Le cloud, prérequis technique de la plupart des projets IA, n’est adopté que par 46 % des organisations françaises, contre 52 % en Europe. À cette barrière s’ajoute la pénurie de talents : 68 % des directions françaises pointent le manque de compétences IA — un chiffre qui culmine à 75 % dans les grands groupes — alors que les recrutements s’étirent sur plus de six mois en moyenne. Les petites et moyennes entreprises, qui forment la colonne vertébrale de l’économie, se heurtent, pour leur part, à la question budgétaire : 40 % jugent prohibitif le coût de mise en œuvre, et 38 % déclarent ne pas trouver les experts nécessaires ; pour 47 % d’entre elles, cette pénurie ralentit la croissance et alourdit les coûts opérationnels.

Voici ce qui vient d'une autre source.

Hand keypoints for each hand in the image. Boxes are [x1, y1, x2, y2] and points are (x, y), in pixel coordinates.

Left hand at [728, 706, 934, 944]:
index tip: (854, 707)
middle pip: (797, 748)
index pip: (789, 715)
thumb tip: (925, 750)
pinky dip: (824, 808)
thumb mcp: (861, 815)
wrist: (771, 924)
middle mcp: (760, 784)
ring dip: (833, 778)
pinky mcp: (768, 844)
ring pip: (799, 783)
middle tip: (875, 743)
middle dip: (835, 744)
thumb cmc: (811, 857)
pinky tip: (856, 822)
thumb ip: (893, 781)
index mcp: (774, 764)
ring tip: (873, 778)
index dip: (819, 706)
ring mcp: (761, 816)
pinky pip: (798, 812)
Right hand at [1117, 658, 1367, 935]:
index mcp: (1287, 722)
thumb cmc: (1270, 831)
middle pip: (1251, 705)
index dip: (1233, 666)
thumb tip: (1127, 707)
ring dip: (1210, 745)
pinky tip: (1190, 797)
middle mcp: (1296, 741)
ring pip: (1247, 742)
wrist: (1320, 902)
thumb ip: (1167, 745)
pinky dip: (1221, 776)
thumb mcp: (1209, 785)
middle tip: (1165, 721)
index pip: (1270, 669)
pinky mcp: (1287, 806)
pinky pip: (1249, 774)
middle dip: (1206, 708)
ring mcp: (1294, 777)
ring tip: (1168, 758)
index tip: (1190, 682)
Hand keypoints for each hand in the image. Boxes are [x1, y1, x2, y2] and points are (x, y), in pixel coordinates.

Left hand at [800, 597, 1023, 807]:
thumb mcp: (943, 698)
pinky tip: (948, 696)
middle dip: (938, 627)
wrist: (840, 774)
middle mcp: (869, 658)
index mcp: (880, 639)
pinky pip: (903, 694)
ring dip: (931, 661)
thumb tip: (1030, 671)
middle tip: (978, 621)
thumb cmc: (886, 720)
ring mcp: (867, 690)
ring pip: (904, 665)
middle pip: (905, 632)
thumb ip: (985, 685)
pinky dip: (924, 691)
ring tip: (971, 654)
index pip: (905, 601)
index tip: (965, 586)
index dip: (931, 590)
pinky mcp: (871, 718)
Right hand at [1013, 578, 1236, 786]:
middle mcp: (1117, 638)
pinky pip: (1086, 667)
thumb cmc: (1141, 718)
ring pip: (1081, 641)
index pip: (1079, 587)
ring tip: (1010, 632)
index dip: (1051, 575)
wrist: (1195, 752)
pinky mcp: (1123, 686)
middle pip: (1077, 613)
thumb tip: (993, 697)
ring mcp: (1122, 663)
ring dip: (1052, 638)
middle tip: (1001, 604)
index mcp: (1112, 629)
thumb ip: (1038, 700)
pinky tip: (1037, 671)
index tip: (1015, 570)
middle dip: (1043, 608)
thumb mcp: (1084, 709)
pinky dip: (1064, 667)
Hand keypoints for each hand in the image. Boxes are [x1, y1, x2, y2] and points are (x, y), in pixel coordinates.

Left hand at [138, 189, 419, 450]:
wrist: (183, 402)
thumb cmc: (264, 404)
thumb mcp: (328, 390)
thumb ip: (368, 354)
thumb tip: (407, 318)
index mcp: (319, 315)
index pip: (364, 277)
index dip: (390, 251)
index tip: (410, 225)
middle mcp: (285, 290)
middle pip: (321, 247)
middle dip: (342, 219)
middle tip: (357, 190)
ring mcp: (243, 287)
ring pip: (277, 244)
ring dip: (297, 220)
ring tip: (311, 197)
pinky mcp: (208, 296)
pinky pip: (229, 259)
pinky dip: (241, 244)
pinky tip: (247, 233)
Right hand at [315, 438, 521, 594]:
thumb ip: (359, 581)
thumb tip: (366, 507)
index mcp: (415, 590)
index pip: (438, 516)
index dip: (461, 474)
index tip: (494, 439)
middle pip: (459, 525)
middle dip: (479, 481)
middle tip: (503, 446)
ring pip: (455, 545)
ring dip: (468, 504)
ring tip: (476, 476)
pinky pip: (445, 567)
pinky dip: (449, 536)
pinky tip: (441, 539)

L’incertitude règlementaire complique l’équation
Enfin, l’incertitude règlementaire complique l’équation. Près de deux tiers des entreprises déclarent ne pas comprendre leurs obligations face au futur règlement européen sur l’IA, et elles réservent 46 % de leurs budgets technologiques à la conformité, soit la part la plus élevée des pays étudiés. Conséquence : les sociétés concernées prévoient d’investir 30 % de moins dans l’IA sur les trois prochaines années. Ce paysage révèle un paradoxe : l’État a su financer la recherche, encourager les champions du numérique dans le cadre de France 2030, le taux d’adoption de l’IA atteint déjà 46 % dans l’industrie manufacturière grâce à ce plan, mais il doit désormais simplifier la mise en conformité et fluidifier l’accès des PME aux incitations fiscales pour que l’innovation diffuse plus largement.La France dispose de tous les atouts pour transformer l’essai. Ses startups démontrent la valeur économique des technologies d’IA, ses instituts de recherche abritent certains des meilleurs laboratoires mondiaux, et ses grands donneurs d’ordre sont en quête d’avantages compétitifs durables. Si le pays parvient à aligner tous les prérequis et instaurer un cadre règlementaire lisible, le dynamisme des jeunes pousses pourrait alors se diffuser à l’ensemble de l’économie. À défaut, le risque persiste de voir l’Hexagone briller par l’excellence de son innovation sans en récolter pleinement les fruits industriels.